Directions: Exactly as they appear below, repeat the lines from the one with "21: (626, 211, 47.70)" through the one with "43: (776, 123, 13.60)", and no others.

Records drawn from a dataset:
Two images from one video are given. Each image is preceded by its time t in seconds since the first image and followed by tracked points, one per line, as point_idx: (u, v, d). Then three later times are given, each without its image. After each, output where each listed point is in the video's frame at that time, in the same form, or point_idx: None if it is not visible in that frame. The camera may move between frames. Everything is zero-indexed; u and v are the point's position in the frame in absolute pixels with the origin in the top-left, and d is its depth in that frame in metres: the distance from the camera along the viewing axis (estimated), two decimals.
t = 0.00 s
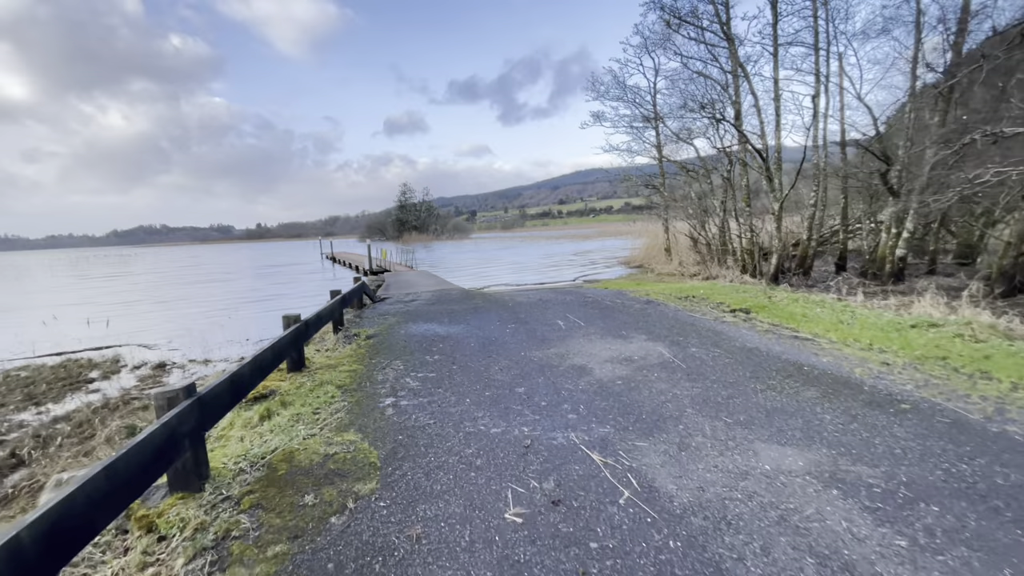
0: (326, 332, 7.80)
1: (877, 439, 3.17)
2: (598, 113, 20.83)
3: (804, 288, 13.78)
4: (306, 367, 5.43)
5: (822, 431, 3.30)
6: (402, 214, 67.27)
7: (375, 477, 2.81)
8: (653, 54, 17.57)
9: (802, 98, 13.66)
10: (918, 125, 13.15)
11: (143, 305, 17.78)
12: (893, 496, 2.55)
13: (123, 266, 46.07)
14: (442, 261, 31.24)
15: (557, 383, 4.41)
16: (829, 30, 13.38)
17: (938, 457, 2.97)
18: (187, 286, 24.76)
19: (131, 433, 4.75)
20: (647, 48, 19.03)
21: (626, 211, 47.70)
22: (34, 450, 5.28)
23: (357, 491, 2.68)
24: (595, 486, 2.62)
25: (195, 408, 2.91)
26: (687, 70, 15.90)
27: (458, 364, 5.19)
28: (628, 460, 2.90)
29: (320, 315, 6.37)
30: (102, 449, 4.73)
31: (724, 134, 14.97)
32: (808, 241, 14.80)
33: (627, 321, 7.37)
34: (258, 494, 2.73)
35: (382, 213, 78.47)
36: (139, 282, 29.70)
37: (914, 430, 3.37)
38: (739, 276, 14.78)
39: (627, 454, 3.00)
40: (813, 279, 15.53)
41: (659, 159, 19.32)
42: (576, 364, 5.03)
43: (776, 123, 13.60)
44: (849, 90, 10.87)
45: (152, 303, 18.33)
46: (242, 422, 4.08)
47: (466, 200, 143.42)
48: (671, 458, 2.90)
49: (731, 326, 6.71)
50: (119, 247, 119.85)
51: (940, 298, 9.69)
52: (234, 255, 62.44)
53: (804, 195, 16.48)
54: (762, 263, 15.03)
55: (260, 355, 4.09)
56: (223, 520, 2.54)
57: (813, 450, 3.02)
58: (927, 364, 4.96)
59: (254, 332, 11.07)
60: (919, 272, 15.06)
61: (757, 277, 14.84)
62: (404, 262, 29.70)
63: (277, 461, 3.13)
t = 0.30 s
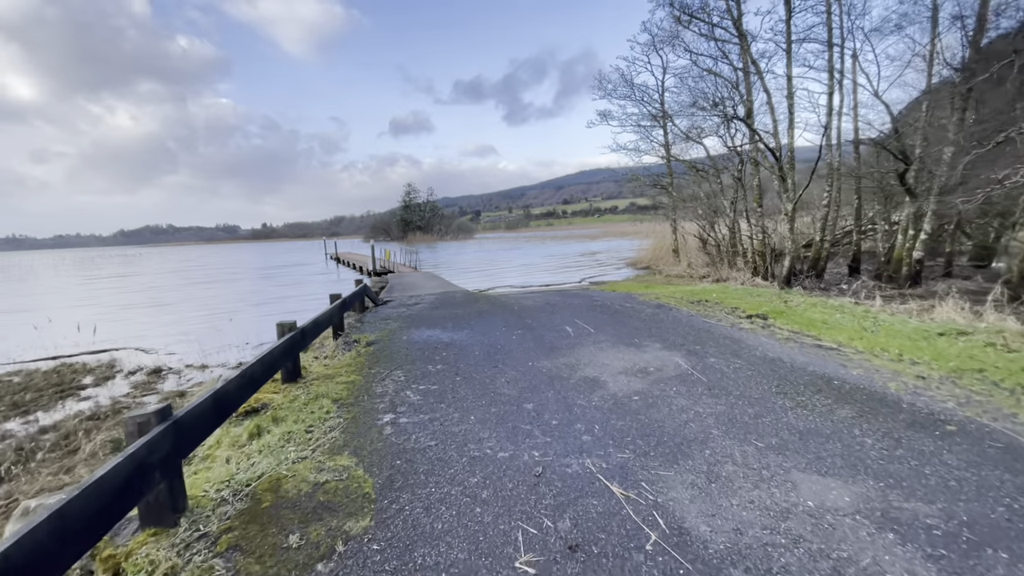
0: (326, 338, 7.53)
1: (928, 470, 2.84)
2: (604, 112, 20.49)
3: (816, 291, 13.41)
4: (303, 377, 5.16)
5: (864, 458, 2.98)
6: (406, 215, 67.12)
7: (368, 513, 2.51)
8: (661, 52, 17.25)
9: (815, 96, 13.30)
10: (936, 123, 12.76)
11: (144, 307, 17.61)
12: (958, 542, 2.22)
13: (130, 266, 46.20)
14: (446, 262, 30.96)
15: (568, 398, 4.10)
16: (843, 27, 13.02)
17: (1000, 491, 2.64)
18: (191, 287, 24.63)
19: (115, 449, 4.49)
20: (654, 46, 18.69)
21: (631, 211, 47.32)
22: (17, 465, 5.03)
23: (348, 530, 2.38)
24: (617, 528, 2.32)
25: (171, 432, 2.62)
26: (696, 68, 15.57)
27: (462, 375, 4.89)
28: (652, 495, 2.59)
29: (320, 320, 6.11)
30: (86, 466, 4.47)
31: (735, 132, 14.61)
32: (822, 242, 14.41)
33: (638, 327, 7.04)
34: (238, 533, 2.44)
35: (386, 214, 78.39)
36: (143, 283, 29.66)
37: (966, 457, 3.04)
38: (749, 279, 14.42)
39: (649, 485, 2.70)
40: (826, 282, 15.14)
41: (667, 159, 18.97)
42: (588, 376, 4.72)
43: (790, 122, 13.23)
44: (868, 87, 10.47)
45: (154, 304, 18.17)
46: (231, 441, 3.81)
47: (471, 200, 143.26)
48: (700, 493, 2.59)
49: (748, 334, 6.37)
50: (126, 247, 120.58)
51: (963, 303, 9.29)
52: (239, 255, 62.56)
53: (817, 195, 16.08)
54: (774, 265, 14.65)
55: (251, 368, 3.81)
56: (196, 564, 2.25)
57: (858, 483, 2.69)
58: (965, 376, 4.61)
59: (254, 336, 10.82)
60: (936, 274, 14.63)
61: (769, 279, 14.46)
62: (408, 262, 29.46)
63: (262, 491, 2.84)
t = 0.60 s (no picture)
0: (320, 340, 7.23)
1: (983, 494, 2.53)
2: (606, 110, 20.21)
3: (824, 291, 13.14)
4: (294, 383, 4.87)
5: (909, 479, 2.67)
6: (406, 215, 66.84)
7: (354, 547, 2.21)
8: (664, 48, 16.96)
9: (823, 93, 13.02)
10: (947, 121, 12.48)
11: (139, 307, 17.32)
12: None
13: (128, 266, 45.93)
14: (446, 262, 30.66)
15: (576, 408, 3.80)
16: (851, 22, 12.74)
17: None
18: (187, 287, 24.35)
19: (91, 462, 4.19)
20: (657, 43, 18.44)
21: (632, 211, 47.17)
22: None
23: (330, 567, 2.08)
24: (640, 565, 2.02)
25: (129, 454, 2.35)
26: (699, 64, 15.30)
27: (462, 381, 4.60)
28: (676, 524, 2.29)
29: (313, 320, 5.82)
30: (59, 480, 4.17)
31: (739, 129, 14.34)
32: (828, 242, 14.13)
33: (646, 329, 6.74)
34: (205, 570, 2.14)
35: (386, 213, 78.12)
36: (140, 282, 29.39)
37: (1022, 476, 2.72)
38: (755, 279, 14.14)
39: (672, 512, 2.40)
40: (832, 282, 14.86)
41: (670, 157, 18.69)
42: (597, 383, 4.42)
43: (796, 119, 12.96)
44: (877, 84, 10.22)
45: (149, 304, 17.88)
46: (211, 456, 3.51)
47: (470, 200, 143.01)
48: (731, 522, 2.29)
49: (761, 337, 6.08)
50: (125, 247, 120.28)
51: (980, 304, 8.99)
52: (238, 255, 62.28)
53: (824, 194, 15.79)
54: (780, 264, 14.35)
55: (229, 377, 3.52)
56: None
57: (908, 510, 2.39)
58: (1001, 383, 4.30)
59: (247, 338, 10.52)
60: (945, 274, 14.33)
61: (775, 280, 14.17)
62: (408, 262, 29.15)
63: (237, 518, 2.54)
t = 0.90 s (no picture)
0: (312, 347, 6.92)
1: None
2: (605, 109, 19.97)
3: (830, 293, 12.88)
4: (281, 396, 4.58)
5: (962, 515, 2.40)
6: (403, 215, 66.44)
7: None
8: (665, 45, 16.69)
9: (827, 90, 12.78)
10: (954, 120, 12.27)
11: (130, 310, 16.95)
12: None
13: (122, 267, 45.47)
14: (444, 263, 30.36)
15: (584, 425, 3.50)
16: (856, 18, 12.50)
17: None
18: (181, 289, 23.96)
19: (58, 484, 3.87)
20: (658, 40, 18.16)
21: (630, 211, 46.93)
22: None
23: None
24: None
25: (82, 494, 2.07)
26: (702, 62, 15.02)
27: (460, 394, 4.30)
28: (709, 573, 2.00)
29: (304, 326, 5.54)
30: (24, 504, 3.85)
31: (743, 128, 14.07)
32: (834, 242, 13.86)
33: (653, 335, 6.46)
34: None
35: (383, 213, 77.73)
36: (133, 284, 28.97)
37: None
38: (760, 280, 13.88)
39: (701, 556, 2.11)
40: (838, 283, 14.61)
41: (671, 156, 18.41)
42: (605, 396, 4.12)
43: (802, 118, 12.70)
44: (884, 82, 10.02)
45: (140, 307, 17.51)
46: (186, 481, 3.20)
47: (468, 200, 142.57)
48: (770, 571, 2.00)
49: (775, 345, 5.80)
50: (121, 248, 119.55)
51: (995, 307, 8.73)
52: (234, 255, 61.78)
53: (828, 193, 15.53)
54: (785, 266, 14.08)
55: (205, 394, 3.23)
56: None
57: (969, 554, 2.10)
58: None
59: (239, 343, 10.18)
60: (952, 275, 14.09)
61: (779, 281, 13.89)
62: (404, 263, 28.82)
63: (205, 563, 2.24)
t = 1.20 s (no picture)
0: (304, 353, 6.64)
1: None
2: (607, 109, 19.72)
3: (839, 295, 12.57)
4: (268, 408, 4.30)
5: None
6: (403, 216, 66.20)
7: None
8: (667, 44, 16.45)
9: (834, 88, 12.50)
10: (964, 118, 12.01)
11: (125, 313, 16.68)
12: None
13: (121, 269, 45.24)
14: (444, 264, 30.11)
15: (593, 443, 3.22)
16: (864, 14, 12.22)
17: None
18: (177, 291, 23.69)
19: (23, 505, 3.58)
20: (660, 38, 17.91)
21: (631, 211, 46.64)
22: None
23: None
24: None
25: (17, 537, 1.80)
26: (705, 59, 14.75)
27: (459, 405, 4.02)
28: None
29: (296, 332, 5.26)
30: None
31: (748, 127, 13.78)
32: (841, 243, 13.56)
33: (661, 340, 6.16)
34: None
35: (383, 215, 77.47)
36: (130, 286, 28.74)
37: None
38: (766, 282, 13.58)
39: None
40: (845, 284, 14.33)
41: (674, 155, 18.13)
42: (615, 409, 3.83)
43: (809, 115, 12.41)
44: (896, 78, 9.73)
45: (135, 310, 17.25)
46: (156, 506, 2.90)
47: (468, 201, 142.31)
48: None
49: (790, 351, 5.52)
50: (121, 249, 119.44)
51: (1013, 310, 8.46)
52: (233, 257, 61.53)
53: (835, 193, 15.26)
54: (791, 267, 13.78)
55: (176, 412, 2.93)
56: None
57: None
58: None
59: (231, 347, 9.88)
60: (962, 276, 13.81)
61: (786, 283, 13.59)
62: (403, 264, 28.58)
63: None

Written answer:
21: (626, 211, 47.70)
22: (34, 450, 5.28)
23: (357, 491, 2.68)
24: (595, 486, 2.62)
25: (195, 408, 2.91)
26: (687, 70, 15.90)
27: (458, 364, 5.19)
28: (628, 460, 2.90)
29: (320, 315, 6.37)
30: (102, 449, 4.73)
31: (724, 134, 14.97)
32: (808, 241, 14.80)
33: (627, 321, 7.37)
34: (258, 494, 2.73)
35: (382, 213, 78.47)
36: (139, 282, 29.70)
37: (914, 430, 3.37)
38: (739, 276, 14.78)
39: (627, 454, 3.00)
40: (813, 279, 15.53)
41: (659, 159, 19.32)
42: (576, 364, 5.03)
43: (776, 123, 13.60)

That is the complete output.